===== PROVIDED DATA

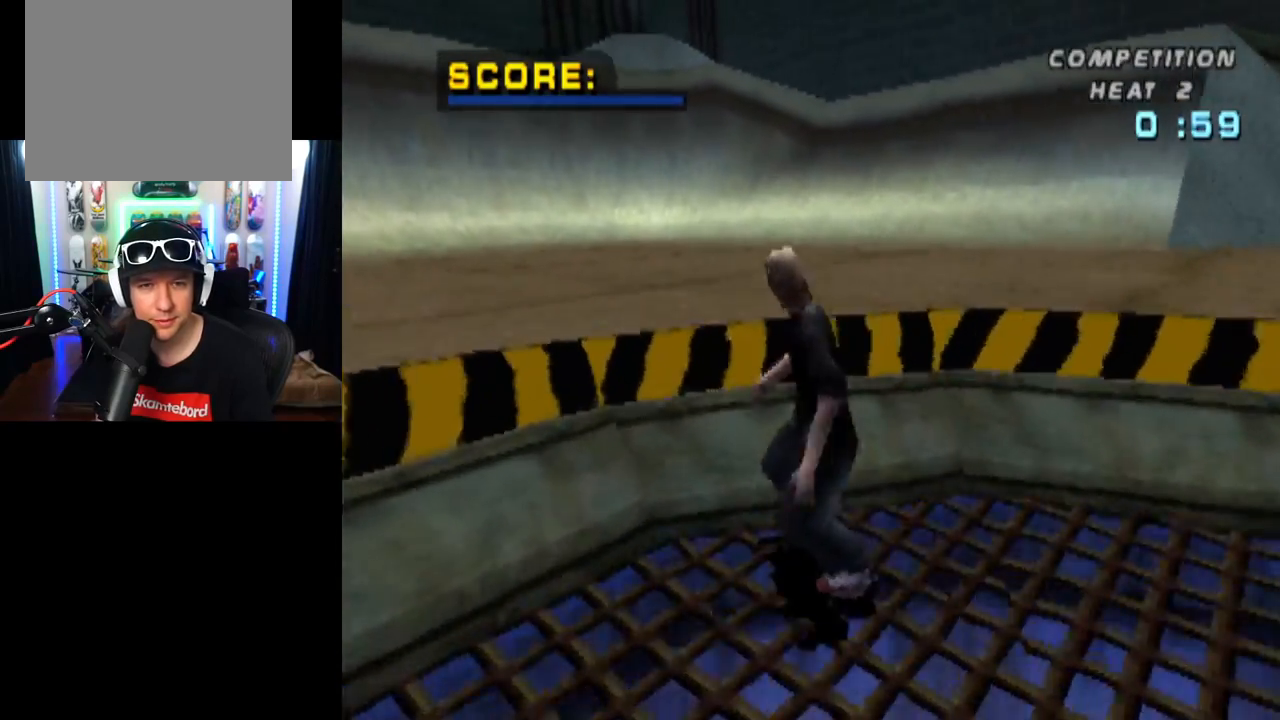
{"buttons": ["CROSS"], "left_stick": "center", "right_stick": "center", "events": [[350, "DPAD_LEFT", "up"], [434, "L1", "up"]]}
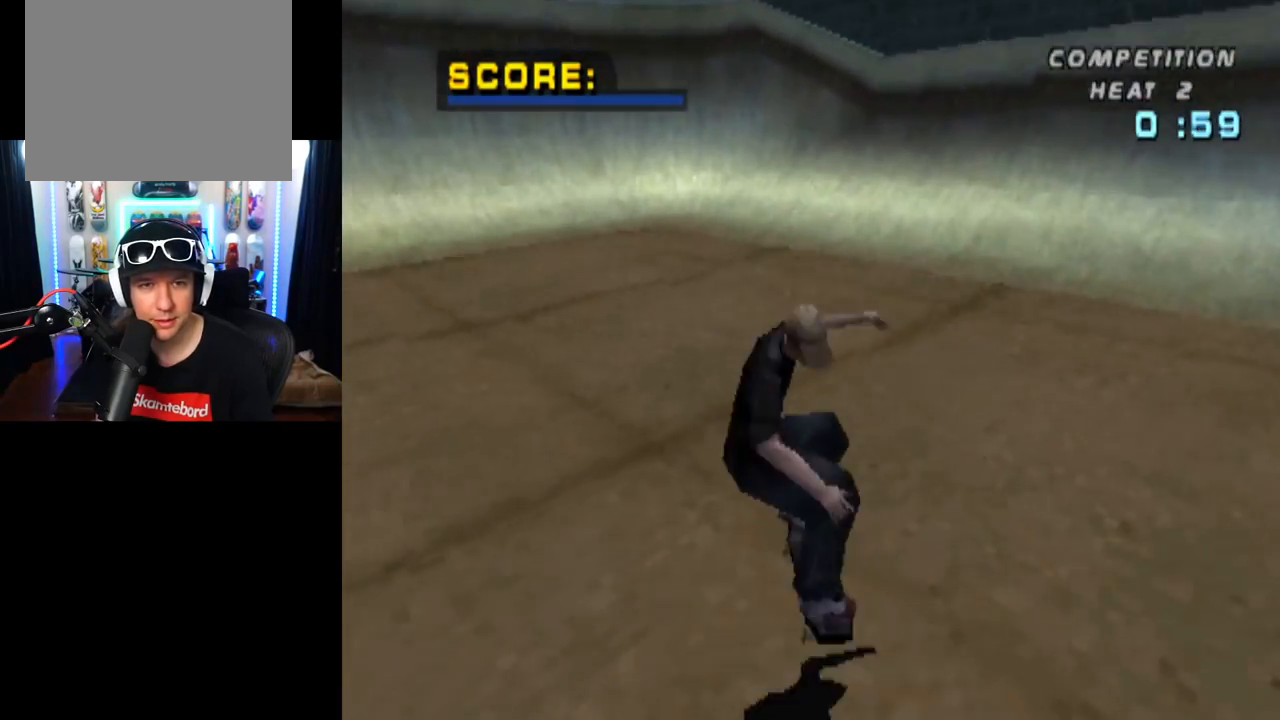
{"buttons": ["CROSS", "DPAD_RIGHT"], "left_stick": "center", "right_stick": "center", "events": [[333, "DPAD_RIGHT", "down"]]}
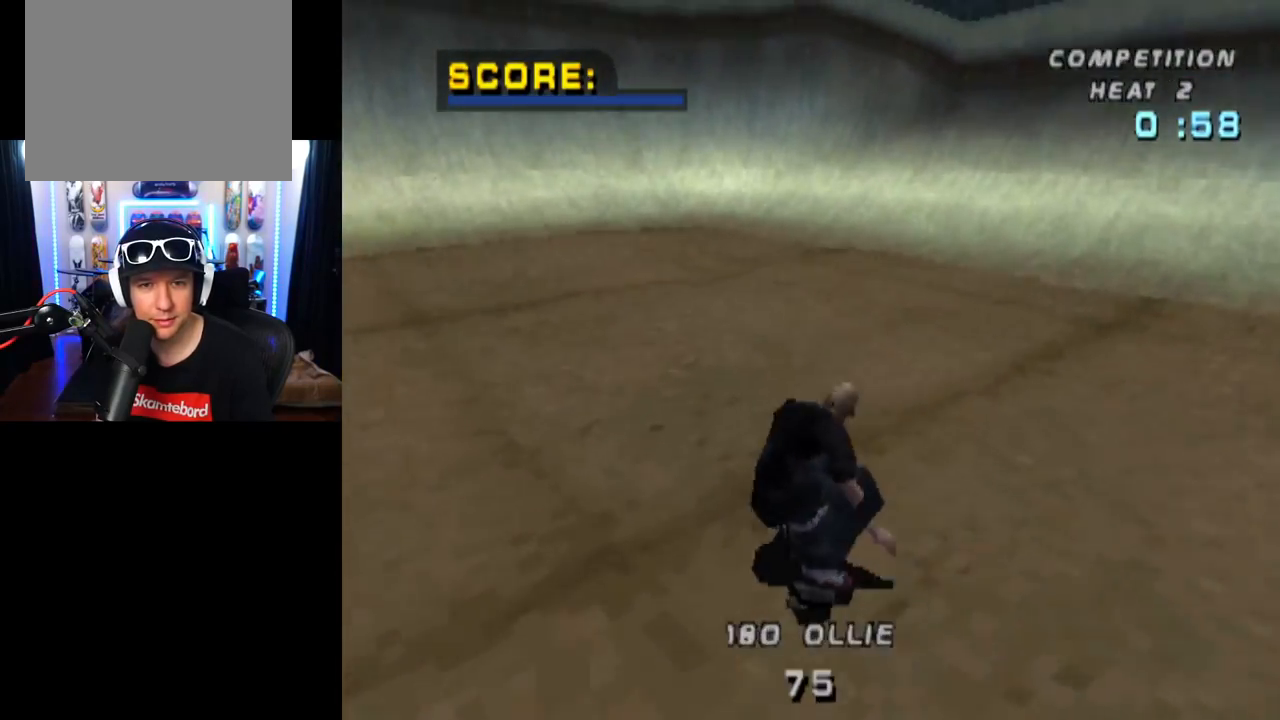
{"buttons": ["CROSS"], "left_stick": "center", "right_stick": "center", "events": [[100, "DPAD_RIGHT", "up"], [417, "DPAD_UP", "down"], [501, "DPAD_UP", "up"]]}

==========

_WHAT YOU NEED TO DO_
Copy out the listing above in full and leave out its pictures.

_EXERCISE SOLUTION_
{"buttons": ["CROSS"], "left_stick": "center", "right_stick": "center", "events": [[350, "DPAD_LEFT", "up"], [434, "L1", "up"]]}
{"buttons": ["CROSS", "DPAD_RIGHT"], "left_stick": "center", "right_stick": "center", "events": [[333, "DPAD_RIGHT", "down"]]}
{"buttons": ["CROSS"], "left_stick": "center", "right_stick": "center", "events": [[100, "DPAD_RIGHT", "up"], [417, "DPAD_UP", "down"], [501, "DPAD_UP", "up"]]}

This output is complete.